O intrigante ET de Paris

Eu nunca tinha ouvido falar de Leos Carax (oups) até o Festival de Cannes desse ano, quando o diretor francês apresentou seu Holy Motors. O filme conquistou os críticos, mas também dividiu opiniões. Esquisito e genial, louco e chato, entediante e eufórico. Fui fazer o tira-teima ontem.

 

 

Na sala, cinco pessoas além de mim. Na tela, uma sequência de nove histórias. Sr Oscar, incrivelmente interpretado por Denis Lavant, percorre Paris numa limusine branca, dentro da qual existe um camarim que ele utiliza para se fantasiar de louco, pai de família, assassino, intérprete de motion-capture, músico, moribundo, mendiga. Para cada “papel”, ele recebe um roteiro a seguir e que identifica as pessoas que deve encontrar. Até aí, normal. Não, engano. Nada é normal em Holy Motors.

A originalidade é o grande destaque do filme, com cenários e situações inusitadas. Pegue o exemplo do louco encardido, o Sr. Merda, que surge de um bueiro no meio de um cemitério e sai comendo todas as flores postas sob os túmulos, cujas lápides indicam: visite meu website. Ou então o intérprete de motion-capture que simula uma luta de kung-fu e a cópula de dois monstros. Ou então do homem que assassina um outro homem semelhante a ele mesmo. Holy Motors é uma experiência visual de impacto, cheia de detalhes. E é num desses detalhes que Leos Carax deixa uma referência a ele mesmo. Na placa de um carro em primeiro plano está a inscrição ET 75, sendo 75 o número que indica a região parisiense. O ET de Paris.

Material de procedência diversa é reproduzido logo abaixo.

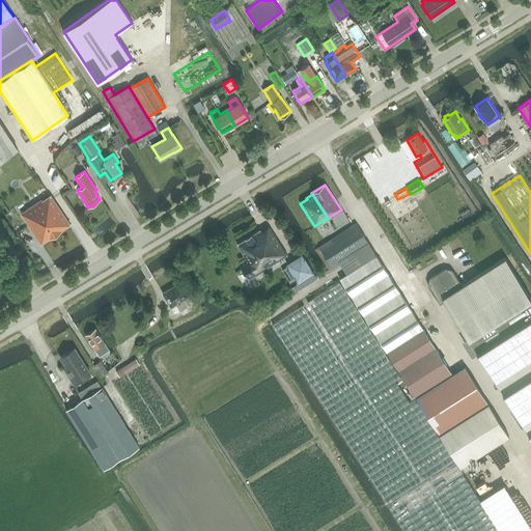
[(42,244),(70,224),(51,195),(43,200),(42,199),(21,214),(42,244)]
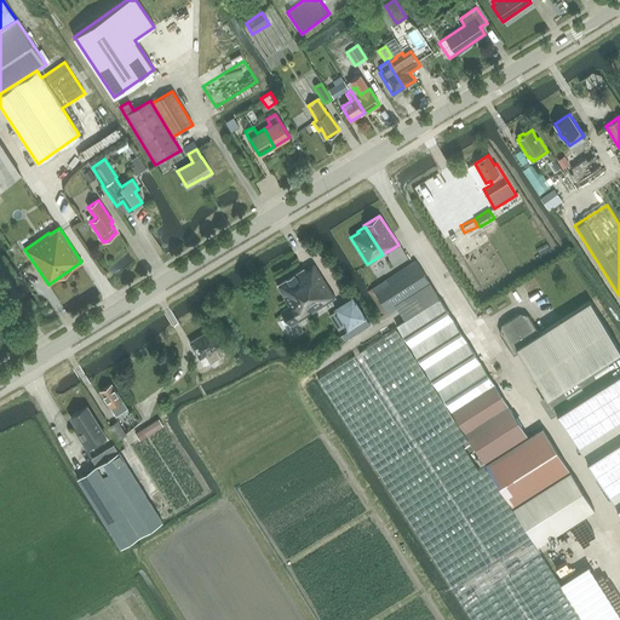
[(431,283),(415,260),(372,288),(372,290),(386,311),(431,283)]
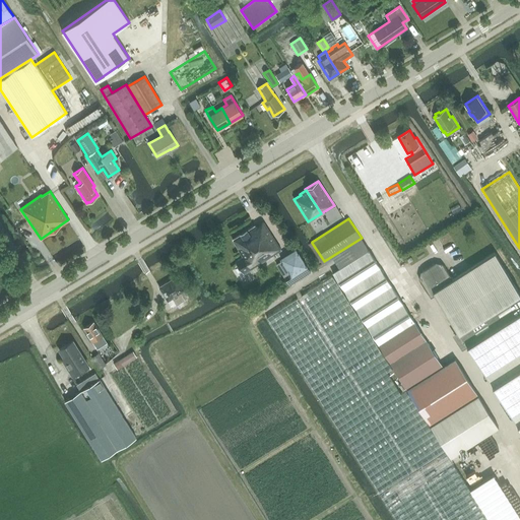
[(236,261),(244,274),(281,250),(264,221),(256,226),(255,224),(232,239),(243,256),(236,261)]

O filme tem poucos diálogos, mas alguns deles bastante existenciais. A mendiga que pede dinheiro na ponte mais luxuosa de Paris pensa: “sou tão velha que tenho medo de não morrer”. Ou então, a filha que mentiu ao pai pergunta a ele se vai ser punida. Ele responde: “sim, sua punição será continuar sendo quem você é”. Ou ainda o chefe que pergunta ao homem: “o que te faz continuar, Sr Oscar?”

Andei olhando o que disse a crítica. Engraçado como cada jornalista teve uma impressão diferente sobre o tema de Holy Motors. Seria o próprio cinema? Uma autorreferência? Distúrbio de múltiplas personalidades? Reencarnação? Até poucos minutos antes do fim, não tinha conseguido formar nenhuma teoria sobre o assunto do filme, mas um diálogo entre o Sr Oscar e uma mulher me salvou. Holy Motors é uma referência à vida que a gente leva, aos diversos papéis e máscaras que assumimos para agradar aos outros em detrimento do nosso próprio prazer de viver. A música de Gerard Manset de umas das cenas finais diz: “gostaríamos de reviver, reviver a mesma coisa, refazer quem sabe o grande percurso, refazer novamente o que se ama”.

Gosto da minha teoria porque ela me permite gostar do filme. Qualquer uma das outras propostas me faria acha-lo esnobe, prolixo, enfadonho, umbiguista. Recomendo, nem que seja pela experiência visual.